# TUGAS 1
Ambil baris-baris dari data gambar visualisasi, mulai dari baris yang memuat "At which category" dan terus sampai baris yang memuat "Where is the", lalu tulis ulang persis sama. Jangan sertakan gambarnya dalam jawaban.

# BACAAN YANG DIBERIKAN
# # #

Beststorageauctions – Darwin dan teorinya memaparkan bagaimana manusia dan primata begitu dekat satu sama lain. Evolusi seperti menggambarkan primata sebagai bentuk primitf manusia yang belum sempurna. Namun ketika manusia disejajarkan dengan primata lainnya, apakah nilai kesempurnaan sudah pasti tercapai? Apakah sah menyebut manusia sebagai mahluk yang paling tinggi derajatnya?
Begitu banyak percobaan yang dilakukan sampai akhirnya Will (James Franco) menemukan formula yang nyaris sempurna untuk mengobati alzheimer. Percobaan demi percobaan dites kepada beberapa simpanse. Hasilnya adalah formula ALZ 112 dan Bright Eyes: seekor simpanse yang menunjukkan kepintaran luar biasa. Maju ke tahap berikutnya, formula ALZ 112 siap dipresentasikan di depan klien GenSys, lab tempat Will bekerja sekaligus mencoba memamerkan hasil kerjanya pada Bright Eyes. Sayangnya percobaan tersebut gagal. Bright Eyes mengamuk dan terpaksa ditembak mati. Ternyata Bright Eyes meninggalkan seekor bayi simpanse. Tidak tega, Will pun membawanya pulang dan merawatnya layaknya seorang ayah. Ia menamai bayi tersebut Caesar.
Bertahun-tahun, Caesar (Andy Serkis) berkembang dengan kemampuan yang luar biasa dan hidup layaknya manusia. Tinggal di rumah bersama Will dan ayahnya, Caesar menjalani kehidupan dengan ritual makan bersama di meja makan, belajar bahasa isyarat, bahkan memakai baju layaknya manusia biasa. Semua berjalan lancar sampai suatu saat Caesar berusaha melindungi ayah Will yang sakit, namun tanpa sengaja melukai tetangga mereka. Insiden ini membuat Caesar dikirim ke penampungan primata bersama primata lain, yang berbeda jauh dengan Caesar. Ketakutan, keterasingannya, perasaan terbuang dan keinginan memberontak akhirnya bercampur jadi satu di kepala Caesar. Ia pun berusaha memutar otak untuk bisa lepas dari penampungan.
Film ini memang berusaha menunjukkan hubungan antar mahluk yang konon masih berada dalam satu garis evolusi yang sama. Hubungan antara Will dan Caesar digambarkan begitu indah sejak Will membawa pulang Caesar, yang ditinggal mati Bright Eyes. Begitu sayangnya Will terhadap mahluk kecil yang juga dikagumi atas kepandaiannya tersebut. Berkali-kali dipaparkan adegan Will, ayahnya, dan Caesar duduk bertiga: mulai dari makan malam, main catur, atau bahkan hanya tertawa bersama menikmati suasana hangat di rumah mereka. Lebih dari itu, kesehatan ayah Will kembali membaik sejak Caesar bergabung di rumah mereka. Ayah Will yang mengidap alzheimer memang menjadi salah satu kelinci percobaan Will yang berusaha mengujicoba obat kreasinya pada manusia. Hasilnya memuaskan. Setidaknya bagi ayah Will.

# # #

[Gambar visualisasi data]
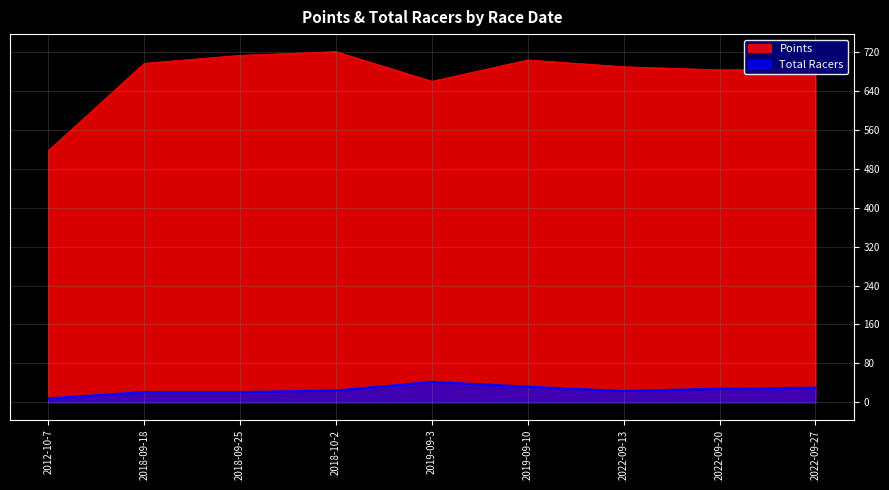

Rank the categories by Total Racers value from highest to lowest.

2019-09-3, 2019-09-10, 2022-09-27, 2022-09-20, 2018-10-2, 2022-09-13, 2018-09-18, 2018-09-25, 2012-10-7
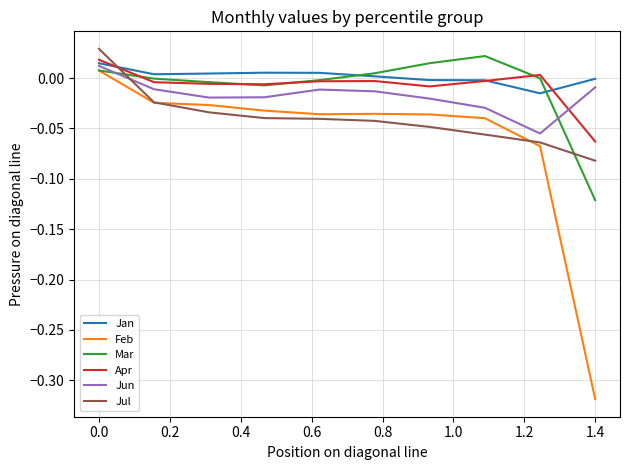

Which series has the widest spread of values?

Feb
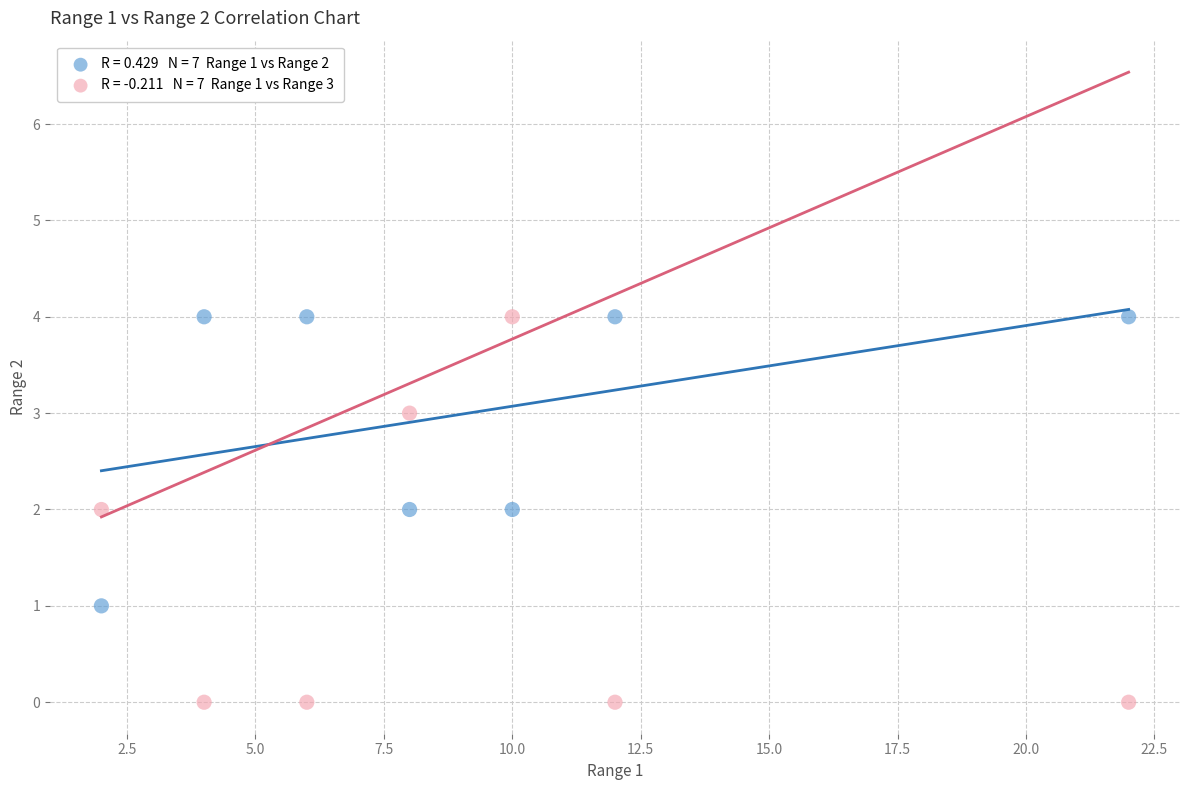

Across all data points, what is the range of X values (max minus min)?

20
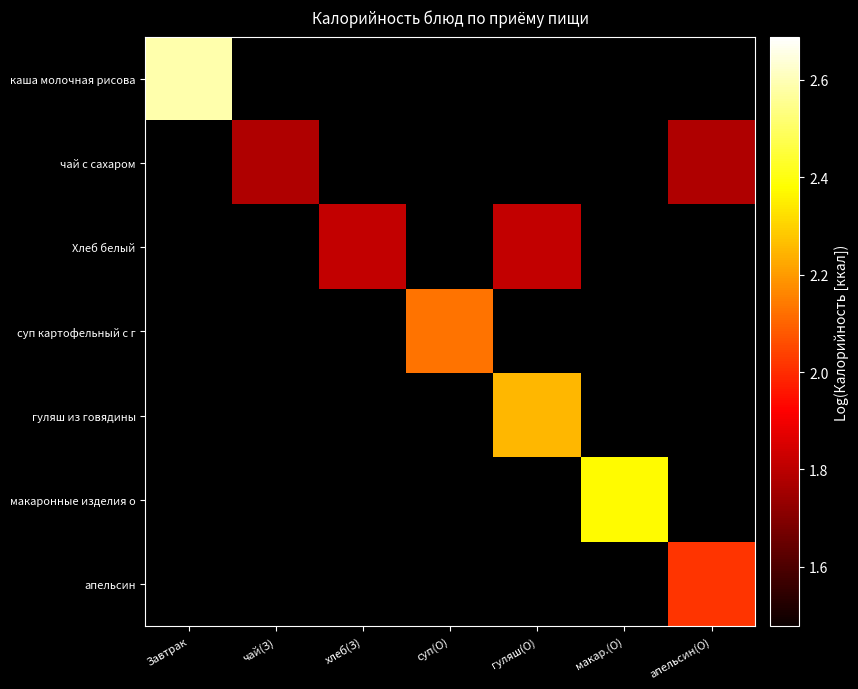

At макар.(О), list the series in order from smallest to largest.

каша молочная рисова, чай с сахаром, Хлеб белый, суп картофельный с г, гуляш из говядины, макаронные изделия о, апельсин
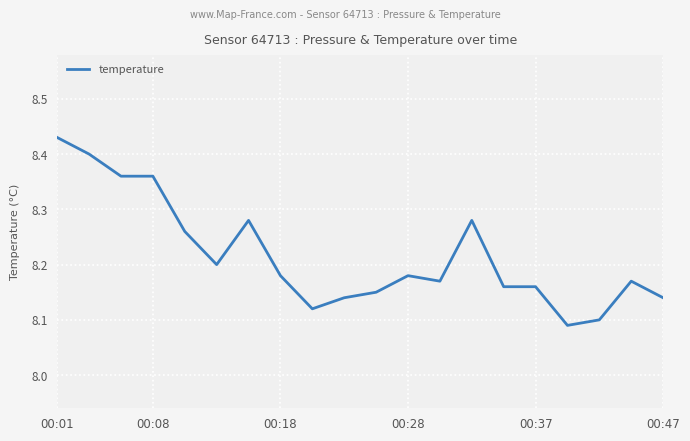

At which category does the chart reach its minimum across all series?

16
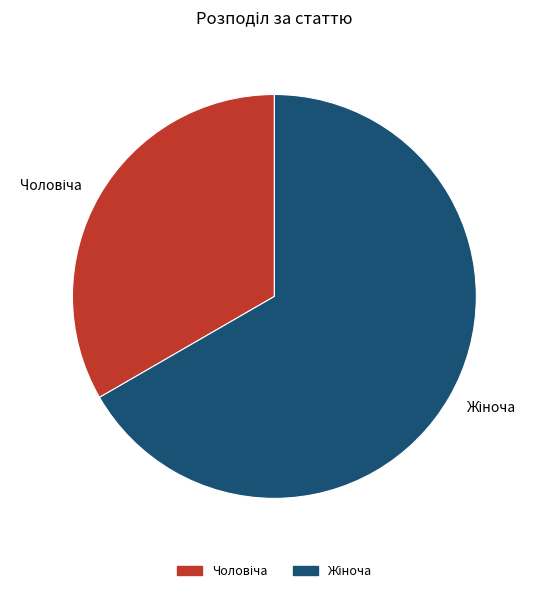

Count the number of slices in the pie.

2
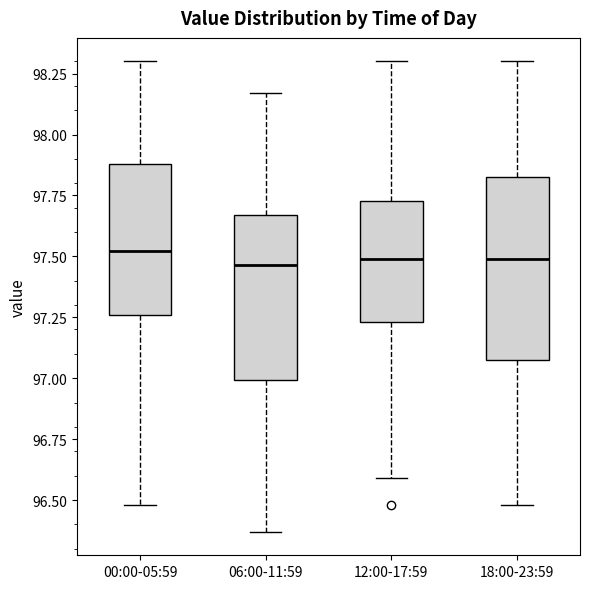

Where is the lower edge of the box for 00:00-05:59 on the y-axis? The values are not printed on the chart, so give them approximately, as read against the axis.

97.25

# # #

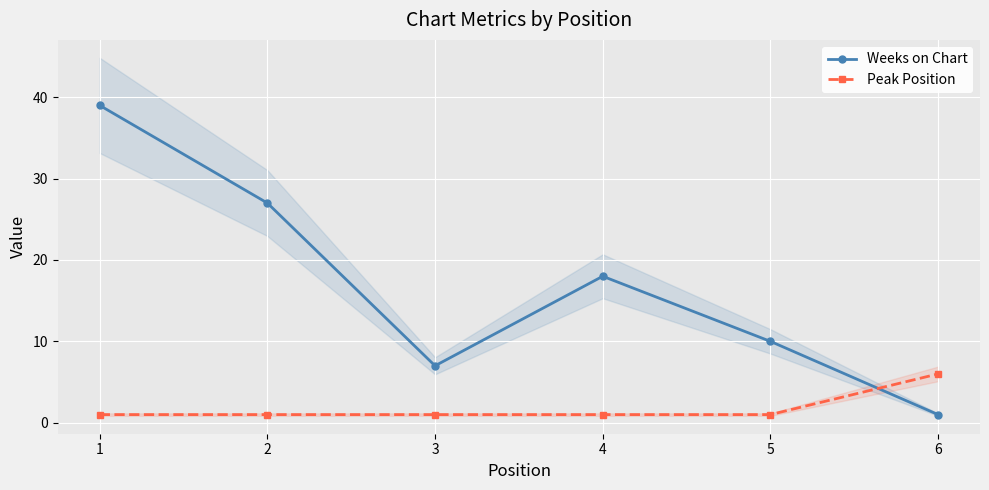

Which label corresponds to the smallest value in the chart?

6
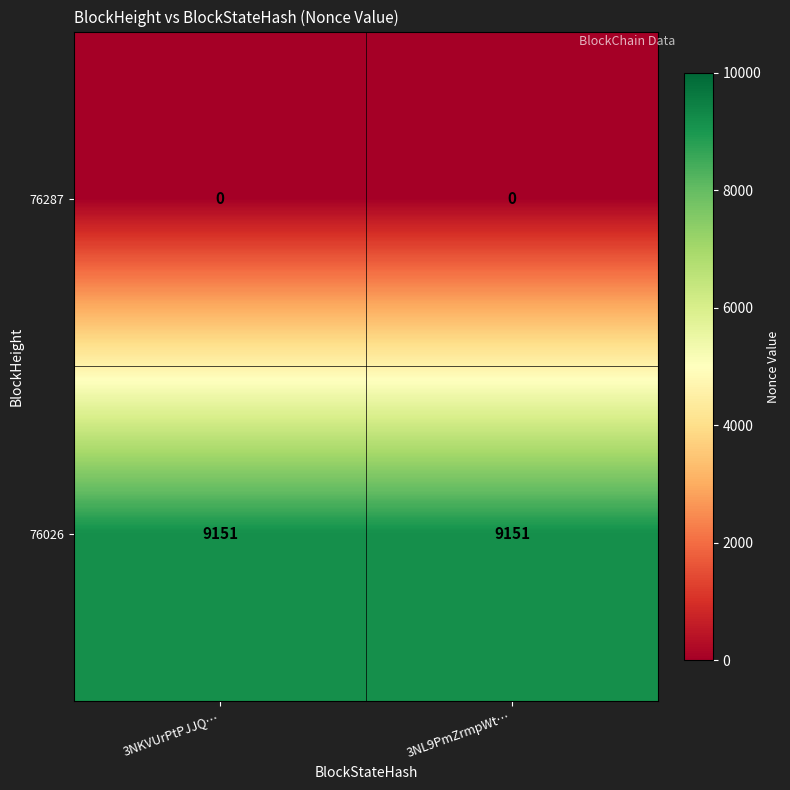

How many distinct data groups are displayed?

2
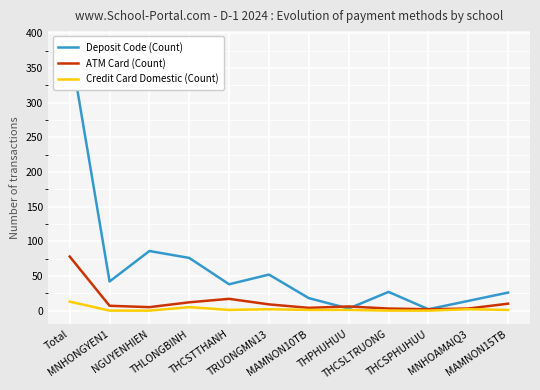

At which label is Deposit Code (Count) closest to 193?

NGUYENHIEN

# # #

# TUGAS 2
Salin persis bagian dari ulasan film di atas, mulai dari "Bertahun-tahun, Caesar (Andy" dan terus sampai "lepas dari penampungan.".

# RUANG JAWABAN 1
At which category does the chart reach its minimum across all series?

16

Count the number of slices in the pie.

2

Where is the lower edge of the box for 00:00-05:59 on the y-axis? The values are not printed on the chart, so give them approximately, as read against the axis.

# RUANG JAWABAN 2
Bertahun-tahun, Caesar (Andy Serkis) berkembang dengan kemampuan yang luar biasa dan hidup layaknya manusia. Tinggal di rumah bersama Will dan ayahnya, Caesar menjalani kehidupan dengan ritual makan bersama di meja makan, belajar bahasa isyarat, bahkan memakai baju layaknya manusia biasa. Semua berjalan lancar sampai suatu saat Caesar berusaha melindungi ayah Will yang sakit, namun tanpa sengaja melukai tetangga mereka. Insiden ini membuat Caesar dikirim ke penampungan primata bersama primata lain, yang berbeda jauh dengan Caesar. Ketakutan, keterasingannya, perasaan terbuang dan keinginan memberontak akhirnya bercampur jadi satu di kepala Caesar. Ia pun berusaha memutar otak untuk bisa lepas dari penampungan.